Моченый тревожно посмотрел на Малхаза. Тот побагровел от злости.
— Ты с кем базаришь? — обратился он к Сергею. — Да я твой поганый язык отрежу и бродячим собакам скормлю! — Малхаз говорил, словно отплевываясь, с сильным акцентом. — Я вор в законе, и любой в преступном мире уважать меня должен, слушать, когда я говорю, и делать то, что я скажу! Знай свое место, молокосос, а то мамочку завтра не увидишь!
Моченый собирался что–то сказать, но Стрела знаком остановил его.
— А что, Малхаз, вору в законе западло встать, когда он братве руку подает? — Стрела даже голоса не повысил, задавая вопрос.
Малхаз растерялся.

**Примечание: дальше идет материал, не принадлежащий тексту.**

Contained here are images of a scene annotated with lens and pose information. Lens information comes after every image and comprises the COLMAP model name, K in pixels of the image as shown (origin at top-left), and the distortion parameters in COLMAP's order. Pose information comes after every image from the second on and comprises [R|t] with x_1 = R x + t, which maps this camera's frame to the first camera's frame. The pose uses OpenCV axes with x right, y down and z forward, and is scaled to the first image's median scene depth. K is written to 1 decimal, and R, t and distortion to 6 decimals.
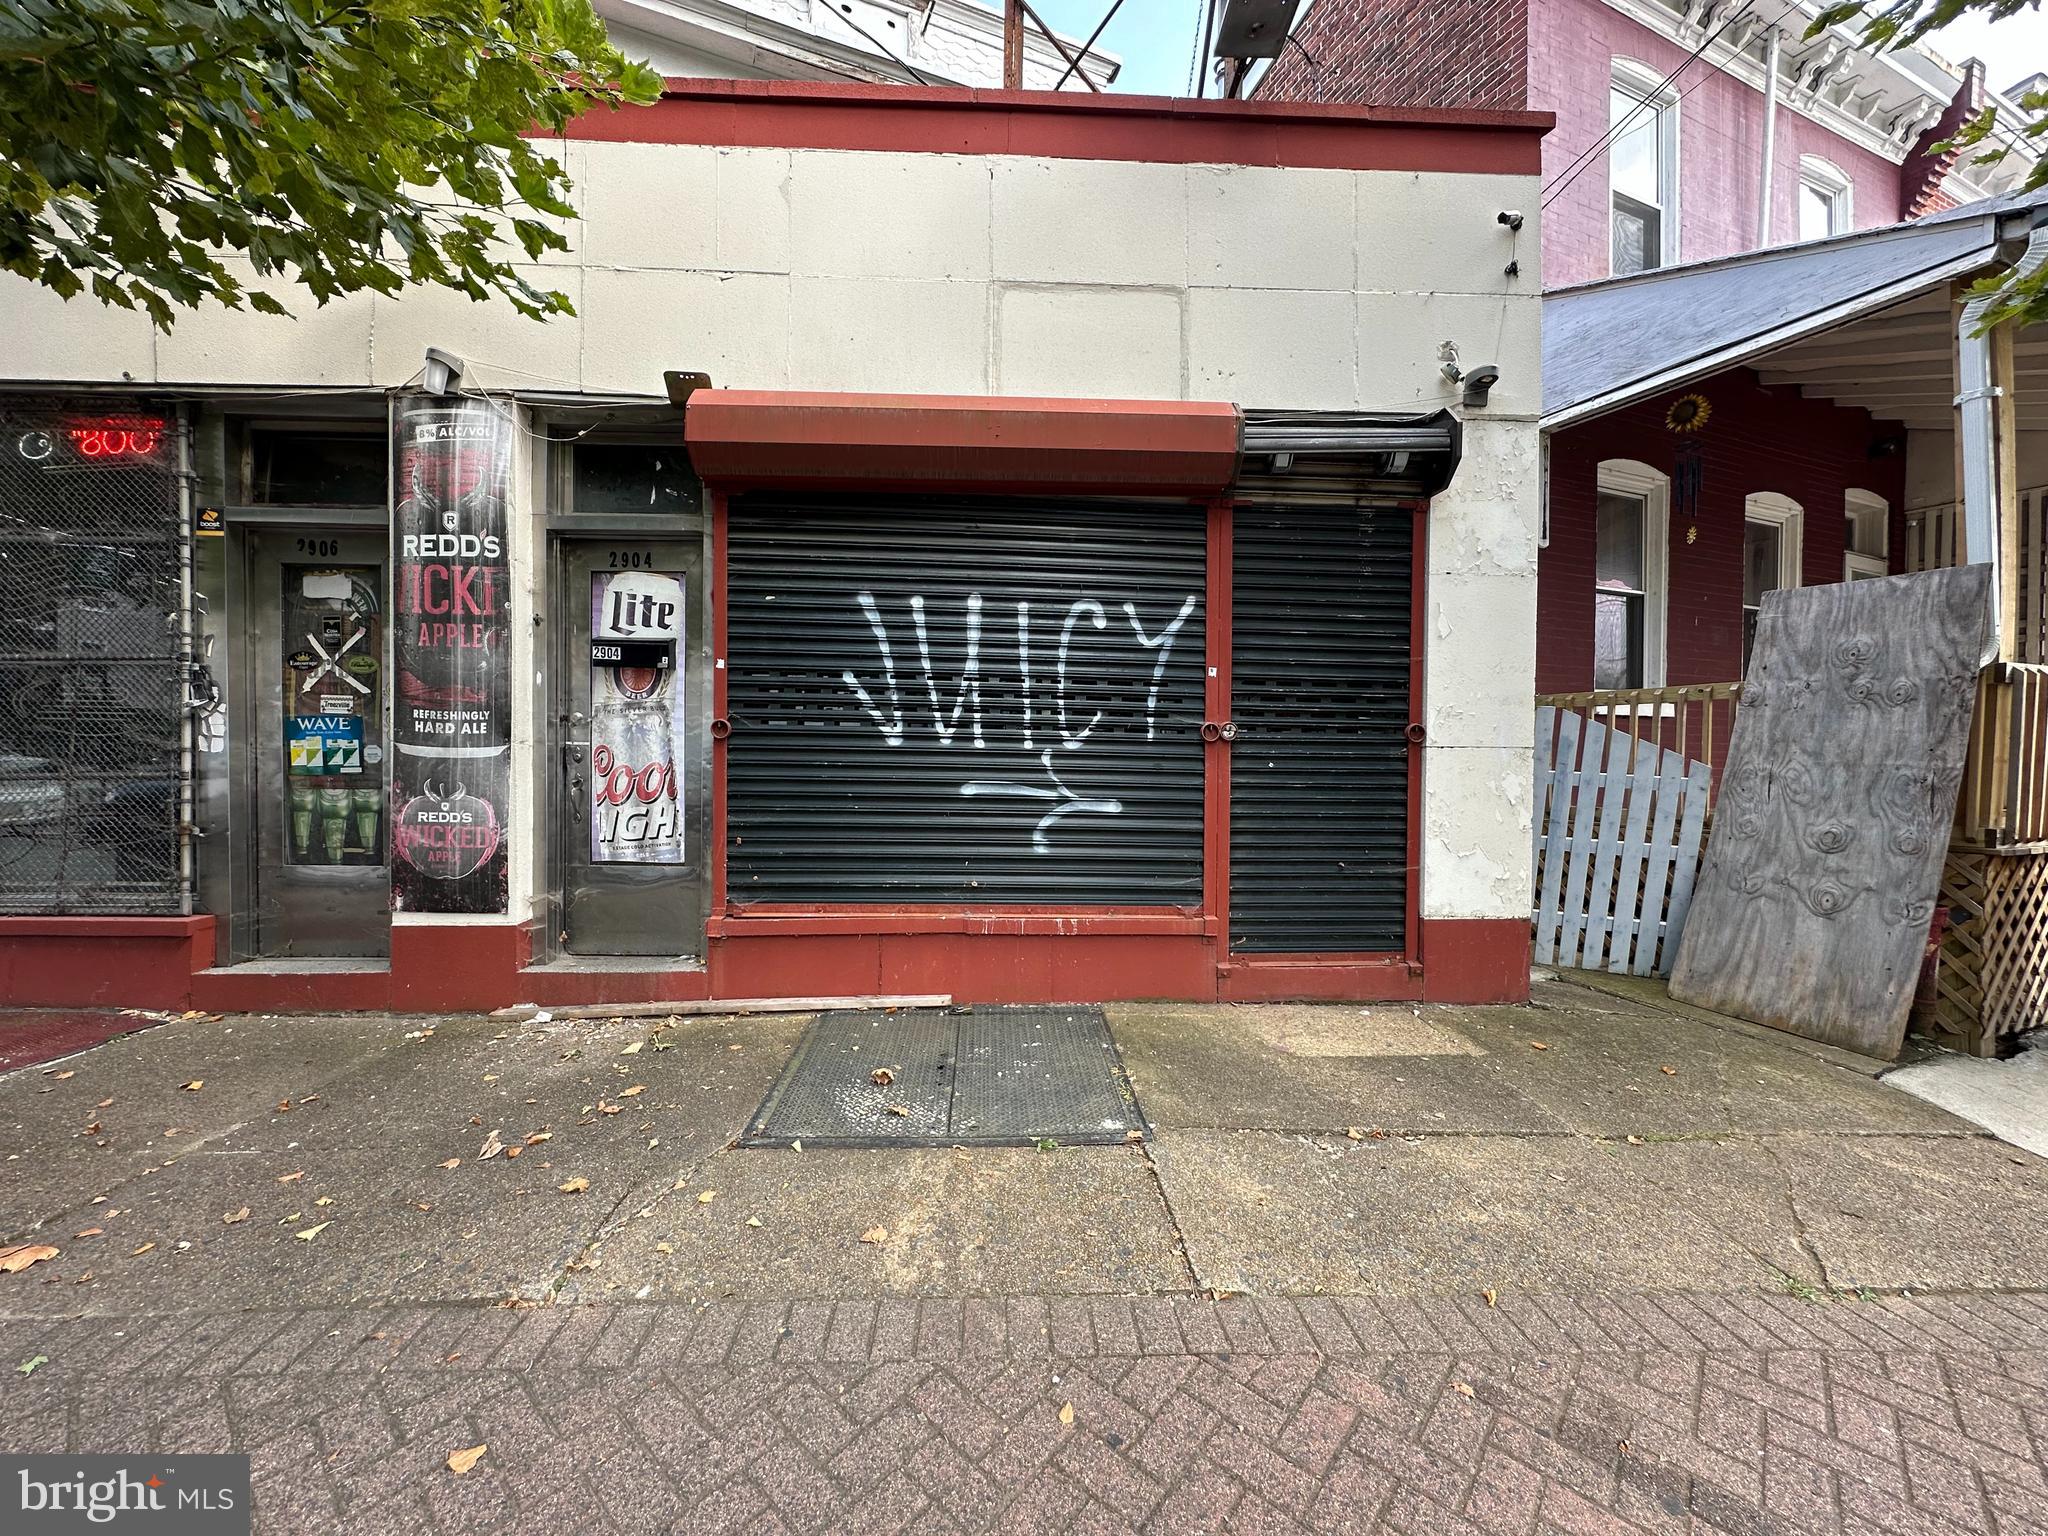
lens RADIAL K [[821.3, 0, 1022.3], [0, 821.3, 770.8], [0, 0, 1]] dist [-0.002761, 0.000408]
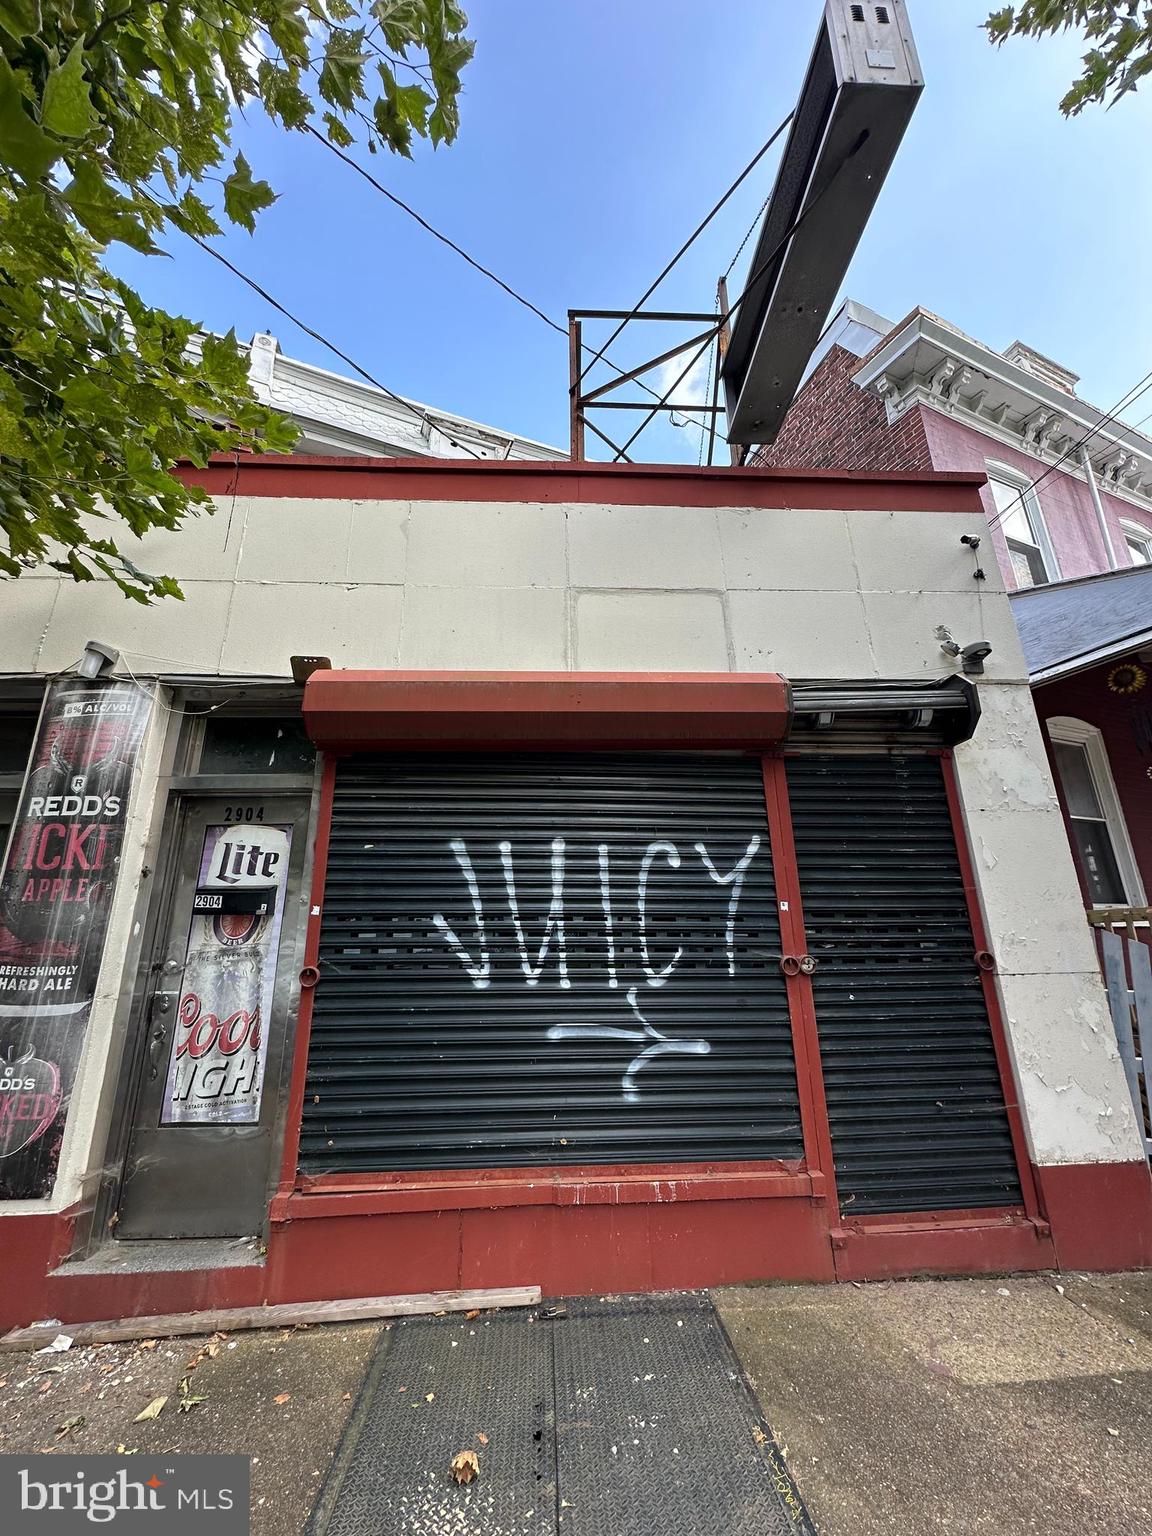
lens RADIAL K [[616.0, 0, 575.1], [0, 616.0, 766.7], [0, 0, 1]] dist [-0.002761, 0.000408]
pose [[0.999610, -0.020592, 0.018869, -0.049476], [0.025334, 0.952932, -0.302123, -0.059411], [-0.011759, 0.302483, 0.953082, 0.195448]]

Сказать «да» — обидишь всю братву, «нет» — признать, что был не прав.
— Мамочки у меня никогда не было, — продолжал Стрела, так и не получив ответа, — и все же мне не нравиться, когда задевают моих близких. И еще. Я не признаю поняток — вор всегда прав. Я вообще не признаю воров, которых не знаю сам или не знают люди, которых я уважаю. Для меня есть люди порядочные и непорядочные. Бродяга по жизни может оказаться более достойным, чем иной вор.